[Dataset entries]
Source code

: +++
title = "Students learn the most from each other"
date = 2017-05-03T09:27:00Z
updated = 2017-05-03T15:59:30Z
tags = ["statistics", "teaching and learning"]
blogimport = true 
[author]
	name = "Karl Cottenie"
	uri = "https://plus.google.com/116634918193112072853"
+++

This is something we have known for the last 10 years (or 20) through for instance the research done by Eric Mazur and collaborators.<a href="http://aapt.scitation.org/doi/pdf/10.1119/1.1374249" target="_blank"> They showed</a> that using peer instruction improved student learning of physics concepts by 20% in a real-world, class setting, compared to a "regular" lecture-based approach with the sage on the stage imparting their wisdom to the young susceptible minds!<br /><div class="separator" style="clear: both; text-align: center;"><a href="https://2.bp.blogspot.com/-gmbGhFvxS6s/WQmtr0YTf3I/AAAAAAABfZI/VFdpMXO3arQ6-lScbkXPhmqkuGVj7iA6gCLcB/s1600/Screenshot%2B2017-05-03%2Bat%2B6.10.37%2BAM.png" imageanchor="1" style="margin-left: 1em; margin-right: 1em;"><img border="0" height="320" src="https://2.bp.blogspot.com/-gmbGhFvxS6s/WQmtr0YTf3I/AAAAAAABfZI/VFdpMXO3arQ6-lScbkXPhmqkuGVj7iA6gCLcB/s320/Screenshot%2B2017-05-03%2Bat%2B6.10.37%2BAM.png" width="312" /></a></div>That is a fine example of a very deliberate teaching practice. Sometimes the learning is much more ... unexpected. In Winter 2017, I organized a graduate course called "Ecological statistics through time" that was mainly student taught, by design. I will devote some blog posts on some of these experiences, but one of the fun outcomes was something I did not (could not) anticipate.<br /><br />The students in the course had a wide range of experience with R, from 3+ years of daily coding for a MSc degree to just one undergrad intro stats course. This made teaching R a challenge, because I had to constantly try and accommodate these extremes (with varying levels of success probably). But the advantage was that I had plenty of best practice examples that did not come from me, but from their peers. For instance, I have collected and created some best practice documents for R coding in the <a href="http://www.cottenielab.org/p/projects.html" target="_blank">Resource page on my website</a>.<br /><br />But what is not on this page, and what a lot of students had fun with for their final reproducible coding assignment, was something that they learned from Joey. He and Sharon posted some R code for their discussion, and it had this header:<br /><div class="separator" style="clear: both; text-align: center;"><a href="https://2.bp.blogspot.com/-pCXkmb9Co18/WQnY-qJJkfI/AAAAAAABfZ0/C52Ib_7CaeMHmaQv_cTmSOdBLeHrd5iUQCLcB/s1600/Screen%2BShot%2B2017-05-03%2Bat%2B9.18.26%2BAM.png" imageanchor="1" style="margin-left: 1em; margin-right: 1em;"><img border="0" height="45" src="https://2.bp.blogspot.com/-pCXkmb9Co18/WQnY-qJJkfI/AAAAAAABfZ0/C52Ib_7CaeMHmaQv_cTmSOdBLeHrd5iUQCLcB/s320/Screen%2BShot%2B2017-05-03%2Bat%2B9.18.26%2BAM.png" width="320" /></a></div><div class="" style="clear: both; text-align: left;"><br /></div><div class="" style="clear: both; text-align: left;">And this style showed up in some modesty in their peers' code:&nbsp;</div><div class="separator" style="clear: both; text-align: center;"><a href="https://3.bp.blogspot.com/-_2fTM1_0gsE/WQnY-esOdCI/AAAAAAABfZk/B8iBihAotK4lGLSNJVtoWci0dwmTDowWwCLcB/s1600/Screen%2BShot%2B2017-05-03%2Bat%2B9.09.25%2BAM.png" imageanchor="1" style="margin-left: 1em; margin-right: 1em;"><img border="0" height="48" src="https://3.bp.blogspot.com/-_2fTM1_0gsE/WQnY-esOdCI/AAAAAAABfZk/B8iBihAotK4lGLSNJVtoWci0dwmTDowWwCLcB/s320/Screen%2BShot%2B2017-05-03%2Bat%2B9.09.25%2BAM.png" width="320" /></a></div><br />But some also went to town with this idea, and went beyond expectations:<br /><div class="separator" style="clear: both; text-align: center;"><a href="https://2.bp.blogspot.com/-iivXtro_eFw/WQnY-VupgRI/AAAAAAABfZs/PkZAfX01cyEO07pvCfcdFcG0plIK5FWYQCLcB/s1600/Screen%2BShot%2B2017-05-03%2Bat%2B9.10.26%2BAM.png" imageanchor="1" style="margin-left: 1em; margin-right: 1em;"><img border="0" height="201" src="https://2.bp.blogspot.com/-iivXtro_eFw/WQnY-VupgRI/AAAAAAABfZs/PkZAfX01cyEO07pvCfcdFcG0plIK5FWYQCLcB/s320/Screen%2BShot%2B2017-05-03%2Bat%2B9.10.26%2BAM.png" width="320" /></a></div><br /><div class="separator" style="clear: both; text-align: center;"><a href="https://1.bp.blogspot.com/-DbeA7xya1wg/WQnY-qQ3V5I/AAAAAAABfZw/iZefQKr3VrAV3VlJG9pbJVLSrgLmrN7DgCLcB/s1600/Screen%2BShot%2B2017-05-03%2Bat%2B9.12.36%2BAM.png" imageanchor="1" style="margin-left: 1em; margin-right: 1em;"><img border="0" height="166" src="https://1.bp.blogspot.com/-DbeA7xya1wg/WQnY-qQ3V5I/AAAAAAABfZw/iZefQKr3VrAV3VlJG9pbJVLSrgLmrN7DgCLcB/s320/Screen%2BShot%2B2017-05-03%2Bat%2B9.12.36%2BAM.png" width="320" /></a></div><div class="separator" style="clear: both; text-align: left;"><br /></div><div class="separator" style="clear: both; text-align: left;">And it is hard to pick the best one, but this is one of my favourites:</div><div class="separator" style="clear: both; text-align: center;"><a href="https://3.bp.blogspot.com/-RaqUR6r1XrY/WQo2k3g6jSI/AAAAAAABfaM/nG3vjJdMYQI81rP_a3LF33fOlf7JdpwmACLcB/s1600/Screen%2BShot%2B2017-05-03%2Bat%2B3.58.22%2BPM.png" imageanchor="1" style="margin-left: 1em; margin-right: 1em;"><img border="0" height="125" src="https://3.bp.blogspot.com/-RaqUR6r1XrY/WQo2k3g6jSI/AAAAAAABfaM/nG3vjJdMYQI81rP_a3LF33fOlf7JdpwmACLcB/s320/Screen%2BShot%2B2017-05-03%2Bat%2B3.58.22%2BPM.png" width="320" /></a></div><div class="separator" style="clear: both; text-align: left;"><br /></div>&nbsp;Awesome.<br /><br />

◆ **Problem requirements**:
Exact retyping of every entry is required.

◆ **Response to this exercise**:
Source code

: +++
title = "Students learn the most from each other"
date = 2017-05-03T09:27:00Z
updated = 2017-05-03T15:59:30Z
tags = ["statistics", "teaching and learning"]
blogimport = true 
[author]
	name = "Karl Cottenie"
	uri = "https://plus.google.com/116634918193112072853"
+++

This is something we have known for the last 10 years (or 20) through for instance the research done by Eric Mazur and collaborators.<a href="http://aapt.scitation.org/doi/pdf/10.1119/1.1374249" target="_blank"> They showed</a> that using peer instruction improved student learning of physics concepts by 20% in a real-world, class setting, compared to a "regular" lecture-based approach with the sage on the stage imparting their wisdom to the young susceptible minds!<br /><div class="separator" style="clear: both; text-align: center;"><a href="https://2.bp.blogspot.com/-gmbGhFvxS6s/WQmtr0YTf3I/AAAAAAABfZI/VFdpMXO3arQ6-lScbkXPhmqkuGVj7iA6gCLcB/s1600/Screenshot%2B2017-05-03%2Bat%2B6.10.37%2BAM.png" imageanchor="1" style="margin-left: 1em; margin-right: 1em;"><img border="0" height="320" src="https://2.bp.blogspot.com/-gmbGhFvxS6s/WQmtr0YTf3I/AAAAAAABfZI/VFdpMXO3arQ6-lScbkXPhmqkuGVj7iA6gCLcB/s320/Screenshot%2B2017-05-03%2Bat%2B6.10.37%2BAM.png" width="312" /></a></div>That is a fine example of a very deliberate teaching practice. Sometimes the learning is much more ... unexpected. In Winter 2017, I organized a graduate course called "Ecological statistics through time" that was mainly student taught, by design. I will devote some blog posts on some of these experiences, but one of the fun outcomes was something I did not (could not) anticipate.<br /><br />The students in the course had a wide range of experience with R, from 3+ years of daily coding for a MSc degree to just one undergrad intro stats course. This made teaching R a challenge, because I had to constantly try and accommodate these extremes (with varying levels of success probably). But the advantage was that I had plenty of best practice examples that did not come from me, but from their peers. For instance, I have collected and created some best practice documents for R coding in the <a href="http://www.cottenielab.org/p/projects.html" target="_blank">Resource page on my website</a>.<br /><br />But what is not on this page, and what a lot of students had fun with for their final reproducible coding assignment, was something that they learned from Joey. He and Sharon posted some R code for their discussion, and it had this header:<br /><div class="separator" style="clear: both; text-align: center;"><a href="https://2.bp.blogspot.com/-pCXkmb9Co18/WQnY-qJJkfI/AAAAAAABfZ0/C52Ib_7CaeMHmaQv_cTmSOdBLeHrd5iUQCLcB/s1600/Screen%2BShot%2B2017-05-03%2Bat%2B9.18.26%2BAM.png" imageanchor="1" style="margin-left: 1em; margin-right: 1em;"><img border="0" height="45" src="https://2.bp.blogspot.com/-pCXkmb9Co18/WQnY-qJJkfI/AAAAAAABfZ0/C52Ib_7CaeMHmaQv_cTmSOdBLeHrd5iUQCLcB/s320/Screen%2BShot%2B2017-05-03%2Bat%2B9.18.26%2BAM.png" width="320" /></a></div><div class="" style="clear: both; text-align: left;"><br /></div><div class="" style="clear: both; text-align: left;">And this style showed up in some modesty in their peers' code:&nbsp;</div><div class="separator" style="clear: both; text-align: center;"><a href="https://3.bp.blogspot.com/-_2fTM1_0gsE/WQnY-esOdCI/AAAAAAABfZk/B8iBihAotK4lGLSNJVtoWci0dwmTDowWwCLcB/s1600/Screen%2BShot%2B2017-05-03%2Bat%2B9.09.25%2BAM.png" imageanchor="1" style="margin-left: 1em; margin-right: 1em;"><img border="0" height="48" src="https://3.bp.blogspot.com/-_2fTM1_0gsE/WQnY-esOdCI/AAAAAAABfZk/B8iBihAotK4lGLSNJVtoWci0dwmTDowWwCLcB/s320/Screen%2BShot%2B2017-05-03%2Bat%2B9.09.25%2BAM.png" width="320" /></a></div><br />But some also went to town with this idea, and went beyond expectations:<br /><div class="separator" style="clear: both; text-align: center;"><a href="https://2.bp.blogspot.com/-iivXtro_eFw/WQnY-VupgRI/AAAAAAABfZs/PkZAfX01cyEO07pvCfcdFcG0plIK5FWYQCLcB/s1600/Screen%2BShot%2B2017-05-03%2Bat%2B9.10.26%2BAM.png" imageanchor="1" style="margin-left: 1em; margin-right: 1em;"><img border="0" height="201" src="https://2.bp.blogspot.com/-iivXtro_eFw/WQnY-VupgRI/AAAAAAABfZs/PkZAfX01cyEO07pvCfcdFcG0plIK5FWYQCLcB/s320/Screen%2BShot%2B2017-05-03%2Bat%2B9.10.26%2BAM.png" width="320" /></a></div><br /><div class="separator" style="clear: both; text-align: center;"><a href="https://1.bp.blogspot.com/-DbeA7xya1wg/WQnY-qQ3V5I/AAAAAAABfZw/iZefQKr3VrAV3VlJG9pbJVLSrgLmrN7DgCLcB/s1600/Screen%2BShot%2B2017-05-03%2Bat%2B9.12.36%2BAM.png" imageanchor="1" style="margin-left: 1em; margin-right: 1em;"><img border="0" height="166" src="https://1.bp.blogspot.com/-DbeA7xya1wg/WQnY-qQ3V5I/AAAAAAABfZw/iZefQKr3VrAV3VlJG9pbJVLSrgLmrN7DgCLcB/s320/Screen%2BShot%2B2017-05-03%2Bat%2B9.12.36%2BAM.png" width="320" /></a></div><div class="separator" style="clear: both; text-align: left;"><br /></div><div class="separator" style="clear: both; text-align: left;">And it is hard to pick the best one, but this is one of my favourites:</div><div class="separator" style="clear: both; text-align: center;"><a href="https://3.bp.blogspot.com/-RaqUR6r1XrY/WQo2k3g6jSI/AAAAAAABfaM/nG3vjJdMYQI81rP_a3LF33fOlf7JdpwmACLcB/s1600/Screen%2BShot%2B2017-05-03%2Bat%2B3.58.22%2BPM.png" imageanchor="1" style="margin-left: 1em; margin-right: 1em;"><img border="0" height="125" src="https://3.bp.blogspot.com/-RaqUR6r1XrY/WQo2k3g6jSI/AAAAAAABfaM/nG3vjJdMYQI81rP_a3LF33fOlf7JdpwmACLcB/s320/Screen%2BShot%2B2017-05-03%2Bat%2B3.58.22%2BPM.png" width="320" /></a></div><div class="separator" style="clear: both; text-align: left;"><br /></div>&nbsp;Awesome.<br /><br />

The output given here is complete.